§ **WORK REQUIRED**
Copy all lines containing the string "dengan" from the records below.
[[ DATA RECORDS open ]]
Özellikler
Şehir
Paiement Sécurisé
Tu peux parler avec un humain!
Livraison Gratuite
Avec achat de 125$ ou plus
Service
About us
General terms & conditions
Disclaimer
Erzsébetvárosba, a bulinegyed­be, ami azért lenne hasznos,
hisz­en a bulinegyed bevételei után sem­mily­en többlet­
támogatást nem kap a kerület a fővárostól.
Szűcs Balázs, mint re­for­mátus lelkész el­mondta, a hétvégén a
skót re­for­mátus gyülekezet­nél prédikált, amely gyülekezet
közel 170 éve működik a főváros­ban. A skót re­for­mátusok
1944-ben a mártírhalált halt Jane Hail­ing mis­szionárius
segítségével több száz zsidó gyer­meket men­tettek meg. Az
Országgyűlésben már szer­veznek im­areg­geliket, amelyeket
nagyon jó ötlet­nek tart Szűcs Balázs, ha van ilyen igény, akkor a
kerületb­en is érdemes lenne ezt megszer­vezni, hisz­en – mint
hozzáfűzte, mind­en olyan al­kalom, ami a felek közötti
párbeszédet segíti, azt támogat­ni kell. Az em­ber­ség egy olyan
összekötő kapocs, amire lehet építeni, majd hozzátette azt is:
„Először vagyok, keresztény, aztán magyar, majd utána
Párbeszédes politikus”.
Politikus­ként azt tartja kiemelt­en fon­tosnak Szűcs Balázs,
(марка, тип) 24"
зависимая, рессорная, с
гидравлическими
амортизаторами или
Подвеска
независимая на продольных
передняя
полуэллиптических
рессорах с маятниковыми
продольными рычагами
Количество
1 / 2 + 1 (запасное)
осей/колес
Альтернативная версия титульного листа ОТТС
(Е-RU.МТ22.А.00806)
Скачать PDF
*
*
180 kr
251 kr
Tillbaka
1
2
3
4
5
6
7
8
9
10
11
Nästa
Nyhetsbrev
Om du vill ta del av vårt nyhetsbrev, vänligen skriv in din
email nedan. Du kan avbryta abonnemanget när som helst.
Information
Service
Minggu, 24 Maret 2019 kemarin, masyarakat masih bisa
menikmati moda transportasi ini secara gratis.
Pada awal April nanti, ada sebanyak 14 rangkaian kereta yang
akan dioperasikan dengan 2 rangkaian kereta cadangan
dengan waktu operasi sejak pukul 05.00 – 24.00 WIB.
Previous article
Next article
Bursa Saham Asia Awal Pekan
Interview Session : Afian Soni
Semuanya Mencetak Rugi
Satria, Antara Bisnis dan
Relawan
[[ DATA RECORDS closed ]]
§ **SOLUTION**
akan dioperasikan dengan 2 rangkaian kereta cadangan
dengan waktu operasi sejak pukul 05.00 – 24.00 WIB.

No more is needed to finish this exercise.